NOTE: This is all recent learnings, so I suspect I have a memory leak in here. I’ll update this if I learn this is the case and how to deal with it.
Whatever floats your boat
After getting things wired up, I was getting nothing but garbage out of the sound modification library. If I just wired the decoder and encoder together, I got a reasonable mp3, but running it through the tempo adjustment meant that I got nothing but static. Some investigation later revealed that recompiling that library to deal with float samples rather than the 16-bit unsigned samples I had been using resolved this issue… so I changed the other libraries to work with float samples instead so I have a consistent data stream throughout the process.
Don’t Cross the Streams
A side effect of the change to floats is that the lame encoding library doesn’t support a single interleaved buffer when dealing with floats… instead I have to pass in a buffer for the left channel and a buffer for the right channel. I wound up writing a loop after the audio modification stem to pull data off the stream and drop it onto a left or right stream, de-interleaving the data myself. I wound up doing this in the C# code for simplicity… less chance of overrunning a buffer off into infinity.
Wall of Silence
At the moment, I’ve hit something of a wall with this project.
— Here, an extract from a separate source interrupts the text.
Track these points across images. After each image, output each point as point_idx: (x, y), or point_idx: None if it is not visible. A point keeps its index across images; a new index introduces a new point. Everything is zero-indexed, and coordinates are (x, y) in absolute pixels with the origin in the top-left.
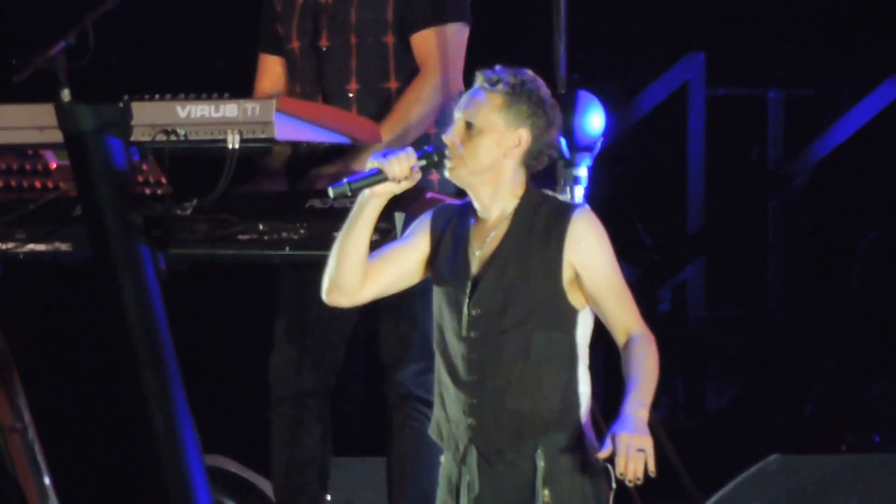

Everything seems to work OK, but ever since switching to float audio data, I’ve had nothing but silence from the encoded mp3. It appears there’s real data going INTO it, but nothing but silence coming out. After several hours of debugging, I’ve set it to the side for the time being. Hopefully I’ll be back to this before too long, but there’s so much out there to do I’ll probably just live with the quirks of PodShifter (which IS really good).